The Country of Origin reports are a compilation of information garnered from organisations such as UNAMA, UNHCR, UNDP, OCHA, government departments such as the US State Department, DfID, and occasional fact-finding missions. These are usually compiled by people living in secure compounds who move around the country in armoured vehicles with police escorts and have little or no contact with the local population.

DSCN9022The CoI reports also cite ‘expert reports’ that are prepared by those who have some knowledge of the country of origin, though again this expertise (overwhelmingly, but not exclusively, male; and overwhelmingly, non-Afghan) is often based on multiple very short visits (usually a matter of days) over a number of years staying in secure hotels and communicating with ‘locals’ through interpreters. There are exceptions: there are a handful of ‘experts’ who have lived in the country, conducting ethnographies, and learning the language (including Giustozzi, Harpviken and Monsutti).

These reports can quickly become outdated as the situation changes rapidly. Nonetheless, the refusal letters reveal a ‘culture of disbelief’ in which evidence that confirms the child’s statement is cited, but then either disregarded or twisted to justify rejection of an applicant the Home Office has already decided is lying or failing to cooperate. Reports that the Taliban recruit children between the age of 12-16, for example, are cited as evidence that at 18, the person to be deported no longer has to fear such recruitment. A failure to report threats or attacks to the police ‘proves’ the claim is fabricated although reports show 80% of the population would not go to the police. The size of the Afghan Forces is cited as evidence that someone could turn to them for protection, regardless of the challenges facing those forces or their capacity to them. Even President Ghani has accepted that the ANSF are too busy trying to fight insurgents to provide protection to individuals (March 2015).

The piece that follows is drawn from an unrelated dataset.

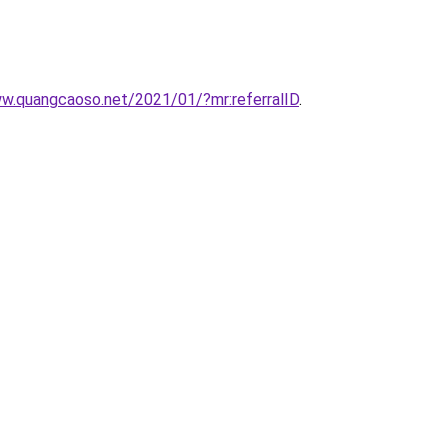
ww.quangcaoso.net/2021/01/?mr:referralID
.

A ‘failure to cooperate’ also undermines credibility and is frequently evidenced by the child’s ‘failure’ to provide birthdates for himself, his parents or siblings – though birthdates are not widely known or recorded in Afghanistan; or to provide an accurate chronology of events, though this is almost impossible for any child in Europe, but particularly in Afghanistan where dates simply do not carry the same weight. I have just witnessed an argument between two educated men over the year in which President Najibullah was killed, as the young man said he was ‘about two when that happened’ – but neither of them could be sure exactly what year (never mind what day or month) it was.

Finally, the fact that the child arrived in the UK and managed to learn English and adapt to English culture is used to claim that, even though “it is always challenging settling in a new environment”, he should be easily able to reintegrate into Kabul even if he has no family or networks there. Here the Home Office chooses to ignore the help and support afforded to the child on arrival in the UK and the complete lack of such support in Afghanistan. From my experience, the small amount of financial support available to these young men on return is inevitable used to leave Afghanistan again – convinced as they are that they will not be able to survive there.

From the refusal letters it is incontrovertible that the asylum process in the UK is designed not to identify those in need of protection, but to keep to a minimum those granted asylum. If the Home Office was serious about protecting those who meet the criteria of the 1951 Geneva Convention, or who risk serious abuse of their human rights, it would allow the decision-makers time to develop some expertise for a particular country. This would shift the emphasis from disproving claims to discovering whether an individual has a well-founded fear of persecution. And whatever evidence is examined should be done so in good faith and not as means to disproving the claims of a newly arrived unaccompanied minor.